Bugzilla – Full Text Bug Listing
|Summary:||Metric values are 0 when batch runs in a partition|
|Severity:||major||CC:||issues, m_edgar, radcortez|
Description radcortez 2013-12-31 15:53:28 UTC
When running a job with a partition, the Metric array from the StepExecution has all it's values equal to 0. Removing the partition, the Metric array shows the expected values for the data processed. You can check a couple of test cases the reproduce the problem here: https://arungupta.ci.cloudbees.com/job/Java%20EE%207%20Samples%20on%20GlassFish-cb/76/testReport/org.javaee7.batch.sample.chunk.partition/BatchChunkPartitionTest/testBatchChunkPartition/ https://arungupta.ci.cloudbees.com/job/Java%20EE%207%20Samples%20on%20GlassFish-cb/76/testReport/org.javaee7.batch.sample.chunk.mapper/BatchChunkMapperTest/testBatchChunkMapper/ And here is the code: https://github.com/radcortez/javaee7-samples/tree/master/batch/chunk-mapper https://github.com/radcortez/javaee7-samples/tree/master/batch/chunk-partition
Comment 1 m_edgar 2013-12-31 21:26:28 UTC
Since I believe it to be related, it's worth noting that the persistent user data is also not available for partitioned steps. I'm guessing that a solution won't be possible with the 1.0 specification (since the persistent data can't be aggregated like the Metrics can be, possibly).
Comment 2 ScottKurz 2013-12-31 22:38:40 UTC
Hi, I had realized the Metrics weren't set up correctly for partitioned steps, thanks for opening the bug to track this. --- Question to m_edgar: what issue are you having with the persistent user data? I'm wondering if this is working as designed and your issue relates to the fact that each partition gets its own StepContext, and along with it its own persistent data, in addition to the top-level thread's StepContext and persistent data. Could you give some sample code and explain? Thanks
Comment 3 m_edgar 2014-01-02 01:04:31 UTC
(In reply to ScottKurz from comment #2) Scott - The persistent data is working as expected within the partitions as they execute. However, my issue is with accessing the data via the job operator and StepExecution list. Since only the execution representing the parent thread of the step is returned, none of the details of the partitions is available. It seems that the missing metrics from the parent of the step is the same situation, since they are present on the child records as seen in the job repository. Would a modified runtime which returns both the parent as well as the children step executions for a particular step still be in compliance with the specification? It seems to me that it (the spec) doesn't necessarily indicate whether the StepExecution list returned by the job operator are for the parent, the children, or both. Thanks
Comment 4 ScottKurz 2014-02-13 11:36:05 UTC
While we could improve the behavior in the RI alone w/o a spec update, this isn't the first time we've touched on a need to possibly consider from a spec view how to view the partition-level equivalent of StepExecution. Marking as "SPEC".

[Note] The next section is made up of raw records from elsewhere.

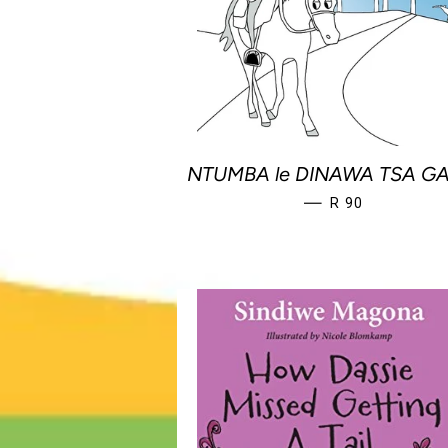
NTUMBA le DINAWA TSA G
REGULAR PRIC
—
R 90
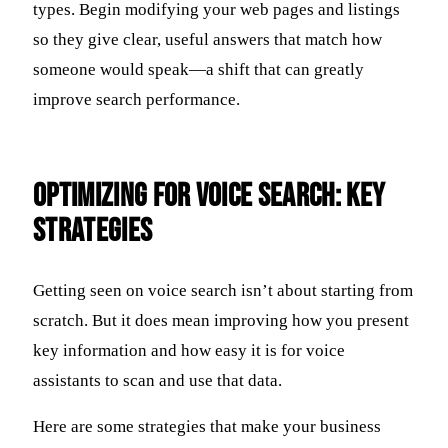
types. Begin modifying your web pages and listings
so they give clear, useful answers that match how
someone would speak—a shift that can greatly
improve search performance.
Optimizing for Voice Search: Key
Strategies
Getting seen on voice search isn’t about starting from
scratch. But it does mean improving how you present
key information and how easy it is for voice
assistants to scan and use that data.
Here are some strategies that make your business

Comment 5 ScottKurz 2014-11-01 03:36:33 UTC
I'm breaking off the idea of a partition-level StepExecution into Bug 6490, since this would require a new API. For this bug, 5675, we'll just fix the RI to aggregate the metrics. I started it but haven't finished yet.
Comment 6 ScottKurz 2014-11-05 19:46:05 UTC
Comment 7 ScottKurz 2014-11-05 19:47:52 UTC
Fixed in: https://github.com/WASdev/standards.jsr352.jbatch/commit/8a82576ae3f85aaf9d00c09045e63c8f1055b342 We aggregate the metrics (not mentioned in spec IIRC but probably non-controversial). We only do the summation on a successful execution. If we blow up before then you'll never see the metrics again (avoids the need to understand when they need updating).
Comment 8 ScottKurz 2014-11-07 11:26:22 UTC
Extended fix to case where partition runs from a split-flow in: https://github.com/WASdev/standards.jsr352.jbatch/commit/151a0060b89d0a4f5f81ed9a942c100525d79834
Comment 9 ScottKurz 2015-09-01 21:05:52 UTC
Marking as resolved, now that the RI 1.0.1 version has been released. I'll just note that the behavior of aggregating the metrics should probably be considered to be an RI-specific behavior at this time (not required by the standard). If someone feels a need to clarify this at the spec level, please raise a new issue. I think it's OK to leave this for now.